As it turned out, ‘progressive’ education was nothing new. It wasn’t a hippy fantasy, not even a postmodern fad. It was as old as that other education we all know, that of handwriting booklets and textbooks, of school desks, of timetables and lessons, of homework, of discipline and teachers-judges-prisonwardens, that is, the ‘official version’ of education.
Progressive pedagogy was that old precisely because there had always been people who believed that humans do not need shackles in order to learn, and that what is not learnt pleasurably is not learnt at all, but only memorized. That the best way to learn is by doing, discovering for oneself. That a good teacher does not judge, but accompanies. That tests direct a pupil’s efforts towards the goal of passing, not of understanding. That pure nature is the best of laboratories, the best of libraries. And, above all, that what drives knowledge is not stuffing children up with subjects, but absolute trust, faith, in human beings, in their innate curiosity and their vital need to understand all that surrounds them.

[Rendered chart pictures]
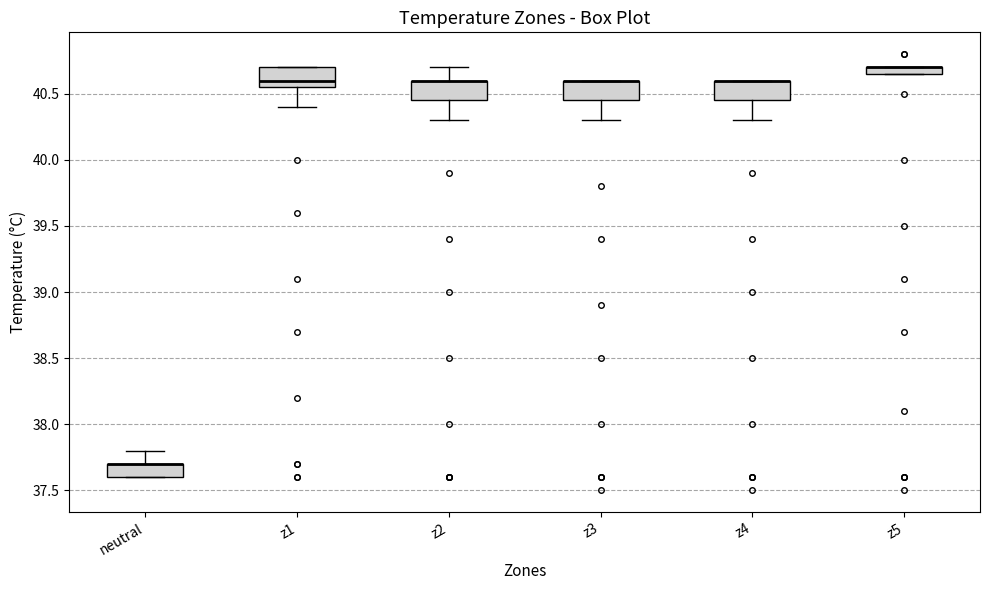

Where is the upper edge of the box for z3 on the y-axis? The values are not printed on the chart, so give them approximately, as read against the axis.

40.60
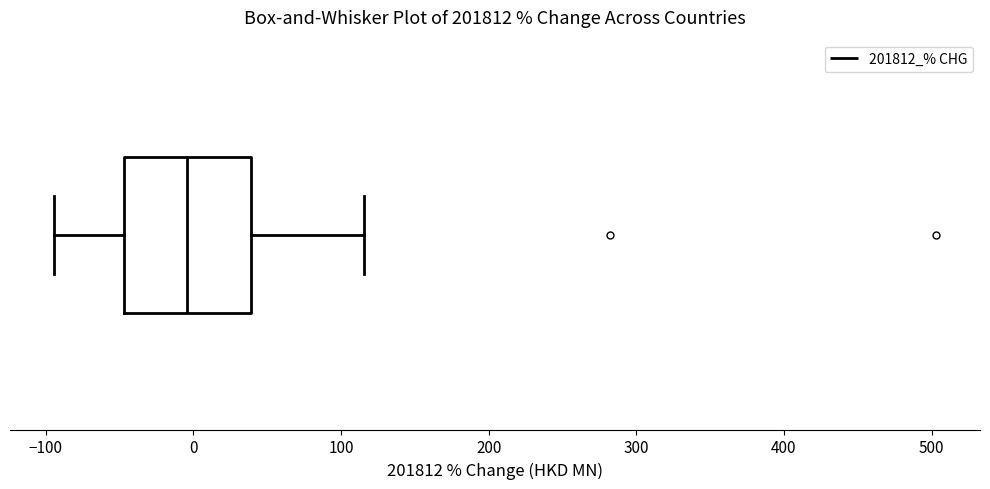

Read this box plot against the x-axis: the position of the median line, the range covered by the box, and the ends of both whiskers. The values are not printed on the chart, so give them approximately, as read against the axis.

median 0, box -50 to 40, whiskers -90 to 120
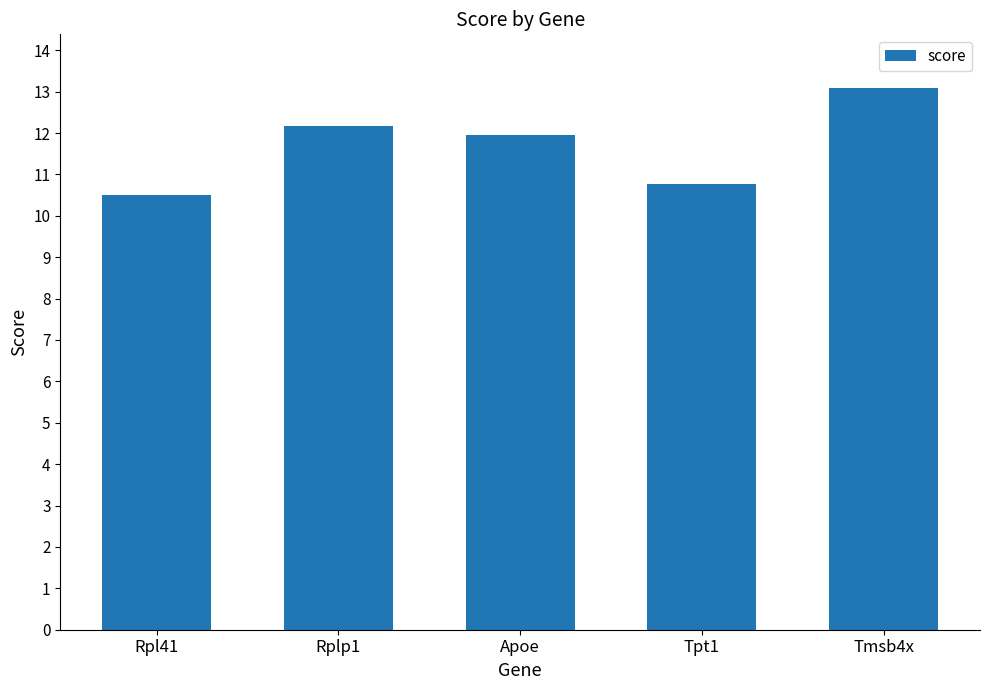

Rank the categories by value from highest to lowest.

Tmsb4x, Rplp1, Apoe, Tpt1, Rpl41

Requirement 1: Please retype the passage on progressive education, starting with "As it turned" and going on through "version’ of education.".
Requirement 2: According to the passage on progressive education, toward what goal do tests direct a pupil's efforts?
Requirement 3: Sum up the passage on progressive education in two sentences.

Output 1:
As it turned out, ‘progressive’ education was nothing new. It wasn’t a hippy fantasy, not even a postmodern fad. It was as old as that other education we all know, that of handwriting booklets and textbooks, of school desks, of timetables and lessons, of homework, of discipline and teachers-judges-prisonwardens, that is, the ‘official version’ of education.

Output 2: Toward passing rather than understanding.

Output 3: Progressive education is as old as the official version of education. It has always rested on the belief that people learn best through pleasure, doing and discovery, guided by teachers who accompany rather than judge and by trust in children's innate curiosity.